Notons enfin ce procédé qui devient de plus en plus fréquent chez les socialistes et qui consiste à transporter dans le collectivisme des progrès, des réformes, des conquêtes dont ils dépouillent sans façon la démocratie, manière plus commode que légitime de s’enrichir. On en vient ainsi à accaparer tout ce qu’il y a de bon dans les conquêtes de l’humanité, sans s’apercevoir que l’on retombe ainsi dans la société que l’on a l’intention de démolir.

Je crois pouvoir en conclure que tout ce que le socialisme contient de bon, la démocratie républicaine, la vieille démocratie de la Révolution, est parfaitement capable de le donner par progrès successifs, sans aller chercher dans le monde des rêves cette société nouvelle qui, pour se réaliser, demande tout simplement une humanité composée d’êtres parfaits. Cette réflexion s’impose quand on lit les dernières pages de l’intéressant article signalé : on y constate le malaise que produisent sur un esprit sérieux les données enfantines du collectivisme courant : « Dans l’état actuel, dit M. Sarrante (p. 288), tant que l’évolution économique de la société n’aura pas mis à notre disposition des ressources inépuisables, tant que la satisfaction des besoins matériels restera la grande préoccupation humaine, il semble que l’individualisme ne puisse être banni du monde économique et que nous ne puissions nous acheminer que lentement vers cet idéal. Cette libération définitive de l’humanité, ce noble rêve d’utopistes et de poètes ne peut former la base d’un programme social. Un parti politique ne peut tabler sur cet absolu. »
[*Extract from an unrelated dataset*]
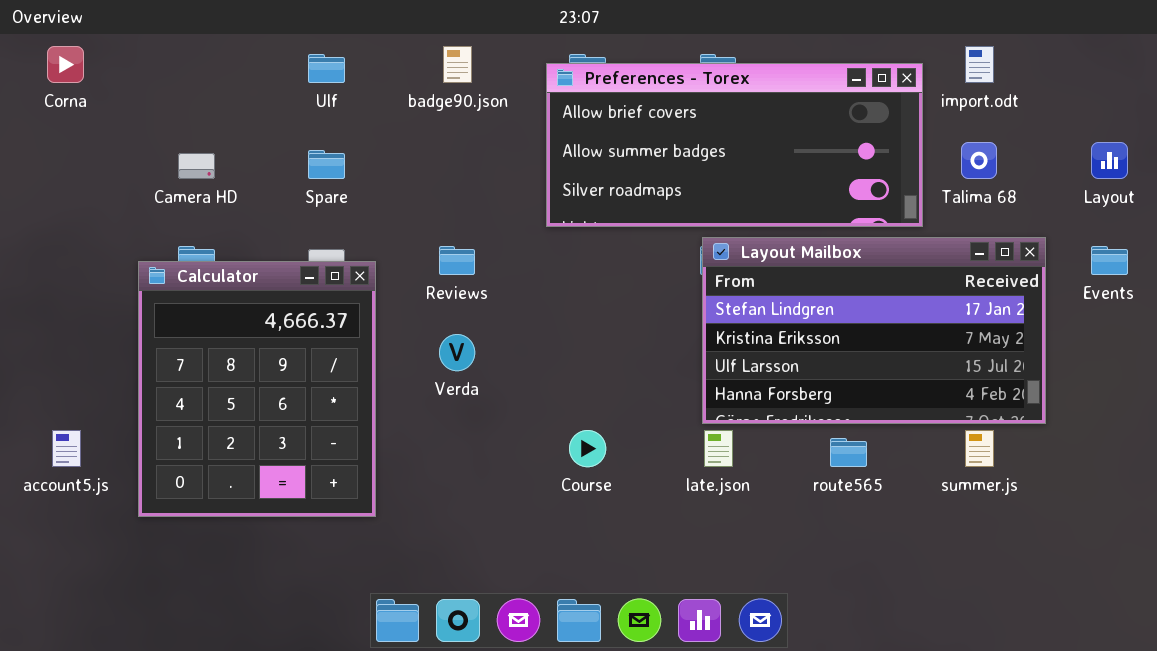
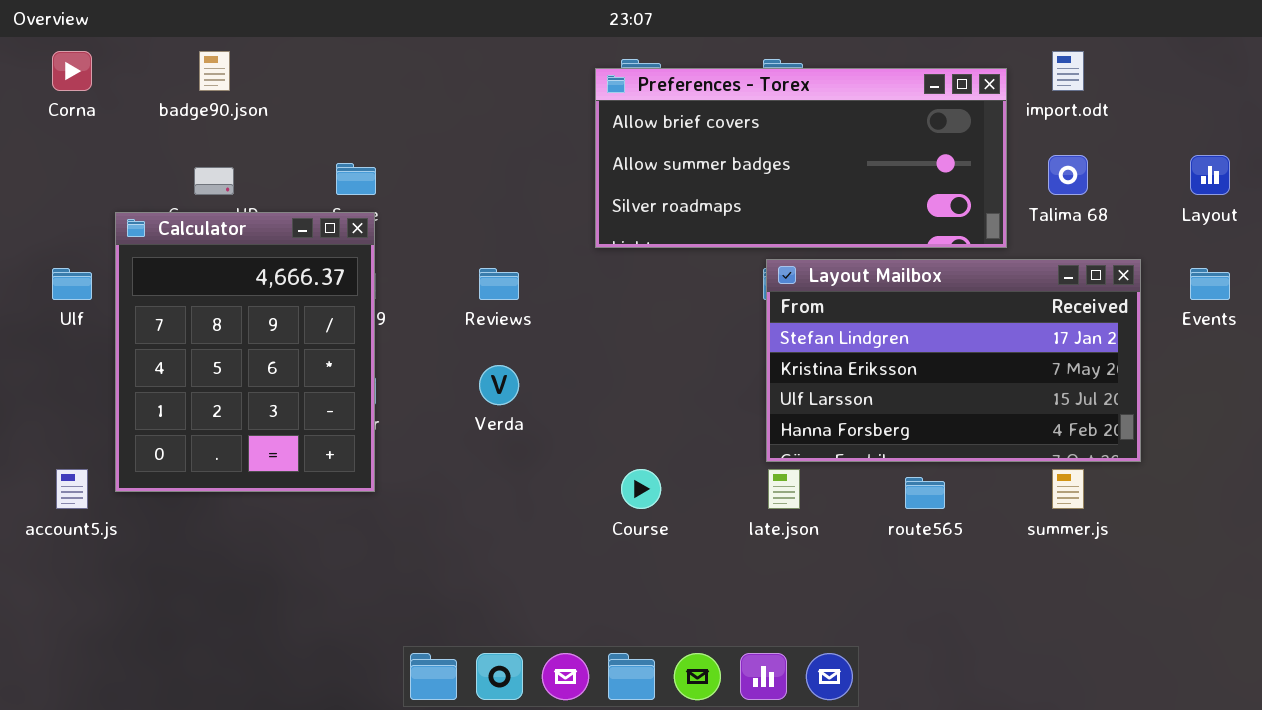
badge90.json: [443,46,472,83] -> [199,51,230,91], moved
Ulf: [308,54,345,83] -> [52,268,92,300], moved
Calculator: [138,261,376,517] -> [115,212,375,492], moved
On voit que M. Sarrante place ici l’individualisme. Il le maintient partout, même dans l’hypothèse lointaine du collectivisme intégral réalisé, seulement il prétend qu’il s’exerce là dans une sphère plus élevée. Nous ne lui en ferons pas un crime, au contraire, nous rendrons justice à son affirmation ; mais il nous sera bien permis de remarquer que, pour d’autres socialistes, auxquels jusqu’ici on avait donné raison, socialisme et individualisme étaient la négation l’un de l’autre ? Et d’ailleurs, M. Sarrante n’a pas encore fait école.
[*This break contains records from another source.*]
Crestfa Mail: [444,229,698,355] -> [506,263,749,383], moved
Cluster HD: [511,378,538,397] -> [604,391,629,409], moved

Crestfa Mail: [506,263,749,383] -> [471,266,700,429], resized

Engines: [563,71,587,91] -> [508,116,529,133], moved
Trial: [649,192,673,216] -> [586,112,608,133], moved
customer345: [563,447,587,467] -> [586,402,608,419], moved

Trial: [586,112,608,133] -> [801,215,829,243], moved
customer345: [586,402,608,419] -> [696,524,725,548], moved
Mais reprenons la thèse que nous posions plus haut sur les emprunts faits par l’auteur à la démocratie. De tout droit, l’individualisme lui appartient : c’est bien pour l’individu qu’elle stipule les droits de la fameuse déclaration.

Sans doute, le bénéfice en est pour tous, mais c’est un bénéfice individuel pour chacun. Poursuivons.

M. Sarrante répudie la révolution violente pour arriver au socialisme et il en donne la raison : c’est que les moyens pacifiques sont plus sûrs.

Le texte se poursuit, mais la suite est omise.